TASK ITEM: If a line in the entries includes "lines", show that line.

[Records from a data source]
===============

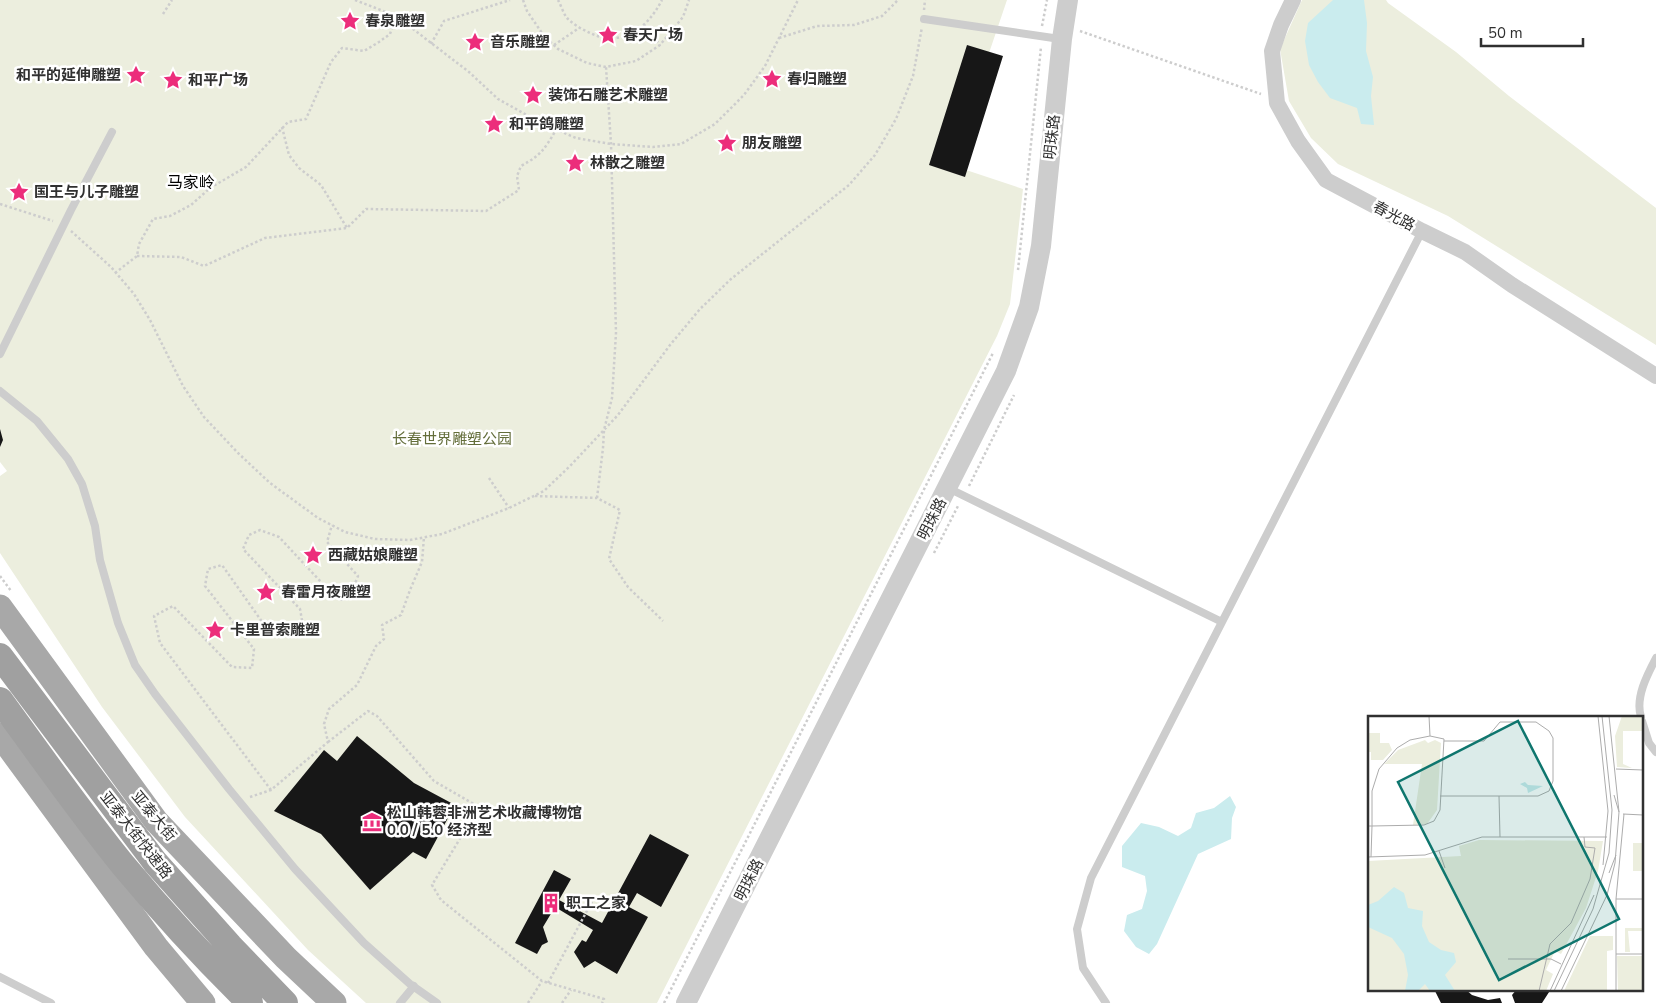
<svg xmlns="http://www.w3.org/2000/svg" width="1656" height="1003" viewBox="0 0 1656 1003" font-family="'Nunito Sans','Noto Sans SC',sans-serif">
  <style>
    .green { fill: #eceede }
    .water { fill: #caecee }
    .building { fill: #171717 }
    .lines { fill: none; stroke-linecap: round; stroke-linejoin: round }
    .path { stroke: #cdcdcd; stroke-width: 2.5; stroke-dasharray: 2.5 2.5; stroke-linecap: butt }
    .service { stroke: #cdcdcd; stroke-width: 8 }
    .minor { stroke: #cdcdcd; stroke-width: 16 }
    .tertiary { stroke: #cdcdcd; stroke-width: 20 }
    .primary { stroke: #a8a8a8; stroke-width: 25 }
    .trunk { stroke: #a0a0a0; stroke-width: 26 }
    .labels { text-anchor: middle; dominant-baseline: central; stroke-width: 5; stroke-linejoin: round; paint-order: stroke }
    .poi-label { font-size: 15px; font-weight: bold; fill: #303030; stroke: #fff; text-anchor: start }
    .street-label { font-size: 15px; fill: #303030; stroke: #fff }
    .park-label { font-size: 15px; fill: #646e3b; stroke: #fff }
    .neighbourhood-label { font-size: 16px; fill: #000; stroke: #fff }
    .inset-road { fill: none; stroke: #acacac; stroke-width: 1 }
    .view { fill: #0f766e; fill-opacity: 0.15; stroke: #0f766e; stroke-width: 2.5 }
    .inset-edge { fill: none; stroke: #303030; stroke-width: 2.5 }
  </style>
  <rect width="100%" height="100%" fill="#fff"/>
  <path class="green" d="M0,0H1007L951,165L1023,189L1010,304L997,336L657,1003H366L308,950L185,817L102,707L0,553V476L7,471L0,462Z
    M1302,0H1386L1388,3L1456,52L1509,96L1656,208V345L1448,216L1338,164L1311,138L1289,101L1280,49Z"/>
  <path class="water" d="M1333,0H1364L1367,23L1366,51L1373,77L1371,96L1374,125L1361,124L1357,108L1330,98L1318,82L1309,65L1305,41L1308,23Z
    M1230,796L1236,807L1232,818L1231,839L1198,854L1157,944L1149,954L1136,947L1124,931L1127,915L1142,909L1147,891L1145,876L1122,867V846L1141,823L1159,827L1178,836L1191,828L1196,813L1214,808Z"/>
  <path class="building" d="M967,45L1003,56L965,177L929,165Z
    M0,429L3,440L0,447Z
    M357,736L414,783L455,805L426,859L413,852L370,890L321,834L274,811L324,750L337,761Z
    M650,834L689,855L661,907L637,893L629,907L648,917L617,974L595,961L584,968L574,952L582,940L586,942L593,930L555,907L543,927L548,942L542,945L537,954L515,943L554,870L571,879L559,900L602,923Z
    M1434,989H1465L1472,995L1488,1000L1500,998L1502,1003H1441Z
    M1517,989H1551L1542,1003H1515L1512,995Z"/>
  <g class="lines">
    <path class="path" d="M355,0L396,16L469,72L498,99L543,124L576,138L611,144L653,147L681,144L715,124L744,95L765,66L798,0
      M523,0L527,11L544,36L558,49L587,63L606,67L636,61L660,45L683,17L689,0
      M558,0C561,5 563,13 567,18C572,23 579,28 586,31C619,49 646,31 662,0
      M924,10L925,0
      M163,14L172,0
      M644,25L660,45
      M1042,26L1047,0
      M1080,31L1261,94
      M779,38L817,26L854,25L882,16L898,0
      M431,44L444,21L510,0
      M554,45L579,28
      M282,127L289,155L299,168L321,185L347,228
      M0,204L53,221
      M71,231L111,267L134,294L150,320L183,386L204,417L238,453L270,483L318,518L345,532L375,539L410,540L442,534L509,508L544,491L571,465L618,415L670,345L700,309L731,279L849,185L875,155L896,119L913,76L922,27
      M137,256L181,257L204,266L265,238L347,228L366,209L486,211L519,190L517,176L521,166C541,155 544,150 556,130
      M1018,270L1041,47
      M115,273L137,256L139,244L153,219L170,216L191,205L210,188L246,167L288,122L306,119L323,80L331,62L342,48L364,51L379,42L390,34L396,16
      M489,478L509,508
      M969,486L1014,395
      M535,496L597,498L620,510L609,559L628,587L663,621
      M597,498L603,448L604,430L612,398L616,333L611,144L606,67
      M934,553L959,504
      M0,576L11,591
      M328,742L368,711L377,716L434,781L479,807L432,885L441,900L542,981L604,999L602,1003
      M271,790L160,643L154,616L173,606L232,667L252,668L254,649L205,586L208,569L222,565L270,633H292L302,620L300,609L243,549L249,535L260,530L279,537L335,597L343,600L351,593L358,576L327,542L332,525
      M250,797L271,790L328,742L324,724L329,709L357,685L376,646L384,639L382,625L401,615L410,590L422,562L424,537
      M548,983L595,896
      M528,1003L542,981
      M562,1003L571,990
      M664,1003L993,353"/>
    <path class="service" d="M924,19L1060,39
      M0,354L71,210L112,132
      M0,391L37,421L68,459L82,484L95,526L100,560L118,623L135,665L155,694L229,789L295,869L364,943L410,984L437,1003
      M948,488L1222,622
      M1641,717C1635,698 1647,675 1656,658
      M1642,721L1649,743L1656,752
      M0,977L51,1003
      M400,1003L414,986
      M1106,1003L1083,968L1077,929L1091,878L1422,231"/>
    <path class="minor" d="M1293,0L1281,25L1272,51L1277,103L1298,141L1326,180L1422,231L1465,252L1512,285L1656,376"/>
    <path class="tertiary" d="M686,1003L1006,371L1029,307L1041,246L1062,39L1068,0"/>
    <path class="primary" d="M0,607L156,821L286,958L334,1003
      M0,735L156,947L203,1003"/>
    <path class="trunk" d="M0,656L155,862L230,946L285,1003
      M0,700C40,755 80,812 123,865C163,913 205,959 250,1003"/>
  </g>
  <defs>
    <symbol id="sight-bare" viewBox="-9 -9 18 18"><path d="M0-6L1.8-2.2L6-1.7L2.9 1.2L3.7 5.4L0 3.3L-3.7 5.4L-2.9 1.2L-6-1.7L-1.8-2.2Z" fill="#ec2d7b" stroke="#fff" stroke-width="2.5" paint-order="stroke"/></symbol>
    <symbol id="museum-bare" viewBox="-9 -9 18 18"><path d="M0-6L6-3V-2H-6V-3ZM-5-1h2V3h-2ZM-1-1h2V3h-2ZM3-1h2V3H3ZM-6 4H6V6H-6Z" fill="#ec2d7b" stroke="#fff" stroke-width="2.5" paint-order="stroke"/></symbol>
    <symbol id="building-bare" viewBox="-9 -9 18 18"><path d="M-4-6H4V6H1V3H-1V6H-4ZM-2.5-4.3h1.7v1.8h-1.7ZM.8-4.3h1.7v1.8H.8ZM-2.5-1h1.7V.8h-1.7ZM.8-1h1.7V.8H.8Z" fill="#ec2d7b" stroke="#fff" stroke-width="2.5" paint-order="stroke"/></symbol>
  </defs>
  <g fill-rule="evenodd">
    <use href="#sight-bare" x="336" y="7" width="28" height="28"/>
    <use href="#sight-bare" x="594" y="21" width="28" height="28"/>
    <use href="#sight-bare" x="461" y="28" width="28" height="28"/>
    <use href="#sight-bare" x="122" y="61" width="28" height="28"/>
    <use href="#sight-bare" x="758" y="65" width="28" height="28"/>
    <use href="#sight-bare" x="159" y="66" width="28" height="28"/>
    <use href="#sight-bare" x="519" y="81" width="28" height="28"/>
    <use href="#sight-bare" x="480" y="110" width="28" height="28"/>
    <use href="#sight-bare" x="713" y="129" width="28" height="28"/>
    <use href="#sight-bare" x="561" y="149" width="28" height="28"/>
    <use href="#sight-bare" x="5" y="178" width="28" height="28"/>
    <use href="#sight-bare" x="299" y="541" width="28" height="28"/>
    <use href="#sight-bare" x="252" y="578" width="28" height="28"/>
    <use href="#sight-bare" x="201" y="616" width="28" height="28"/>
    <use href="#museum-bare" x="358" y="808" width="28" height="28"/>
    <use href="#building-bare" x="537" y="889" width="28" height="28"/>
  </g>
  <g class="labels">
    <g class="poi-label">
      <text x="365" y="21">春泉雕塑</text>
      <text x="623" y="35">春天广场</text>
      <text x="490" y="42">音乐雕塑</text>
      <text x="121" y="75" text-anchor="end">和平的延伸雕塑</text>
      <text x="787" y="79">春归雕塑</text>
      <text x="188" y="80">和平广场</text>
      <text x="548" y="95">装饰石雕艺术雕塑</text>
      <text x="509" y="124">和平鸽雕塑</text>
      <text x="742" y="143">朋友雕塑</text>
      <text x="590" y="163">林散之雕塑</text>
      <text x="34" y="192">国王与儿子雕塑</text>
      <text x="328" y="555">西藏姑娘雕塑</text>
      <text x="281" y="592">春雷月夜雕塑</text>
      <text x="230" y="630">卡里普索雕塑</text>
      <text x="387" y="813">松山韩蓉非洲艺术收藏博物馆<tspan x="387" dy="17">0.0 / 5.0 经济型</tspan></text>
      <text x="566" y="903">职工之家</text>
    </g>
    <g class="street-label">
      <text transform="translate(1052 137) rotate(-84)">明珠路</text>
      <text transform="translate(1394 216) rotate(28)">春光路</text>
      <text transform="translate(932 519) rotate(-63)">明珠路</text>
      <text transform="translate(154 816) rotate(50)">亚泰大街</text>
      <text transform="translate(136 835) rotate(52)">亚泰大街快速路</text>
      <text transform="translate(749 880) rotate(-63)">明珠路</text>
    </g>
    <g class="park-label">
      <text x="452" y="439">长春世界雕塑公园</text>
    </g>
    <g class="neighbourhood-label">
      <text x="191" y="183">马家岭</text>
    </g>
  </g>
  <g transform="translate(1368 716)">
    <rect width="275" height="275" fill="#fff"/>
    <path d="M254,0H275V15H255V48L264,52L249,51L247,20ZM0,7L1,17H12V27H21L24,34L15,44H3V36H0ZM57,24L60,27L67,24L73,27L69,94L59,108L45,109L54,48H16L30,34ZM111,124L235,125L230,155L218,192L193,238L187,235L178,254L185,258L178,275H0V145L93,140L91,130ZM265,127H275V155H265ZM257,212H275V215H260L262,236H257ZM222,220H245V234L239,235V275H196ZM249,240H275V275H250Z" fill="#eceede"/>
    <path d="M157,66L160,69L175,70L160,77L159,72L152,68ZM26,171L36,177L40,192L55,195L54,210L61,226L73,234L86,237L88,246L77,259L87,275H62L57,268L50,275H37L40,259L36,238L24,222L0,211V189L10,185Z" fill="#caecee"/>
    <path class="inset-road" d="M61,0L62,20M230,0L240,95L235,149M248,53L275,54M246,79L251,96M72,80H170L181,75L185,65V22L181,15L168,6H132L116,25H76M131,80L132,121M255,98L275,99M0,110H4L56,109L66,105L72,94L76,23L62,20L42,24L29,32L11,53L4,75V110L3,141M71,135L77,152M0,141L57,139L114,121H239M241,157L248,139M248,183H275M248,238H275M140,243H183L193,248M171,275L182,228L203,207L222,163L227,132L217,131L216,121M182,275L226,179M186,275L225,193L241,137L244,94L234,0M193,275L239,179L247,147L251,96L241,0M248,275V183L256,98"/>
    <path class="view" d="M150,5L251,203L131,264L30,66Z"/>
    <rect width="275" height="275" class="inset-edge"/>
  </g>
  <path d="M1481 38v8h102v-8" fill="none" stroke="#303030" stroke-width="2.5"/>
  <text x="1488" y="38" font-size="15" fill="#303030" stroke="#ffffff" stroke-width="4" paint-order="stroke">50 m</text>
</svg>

===============

YOUR RESPONSE:
    .lines { fill: none; stroke-linecap: round; stroke-linejoin: round }
  <g class="lines">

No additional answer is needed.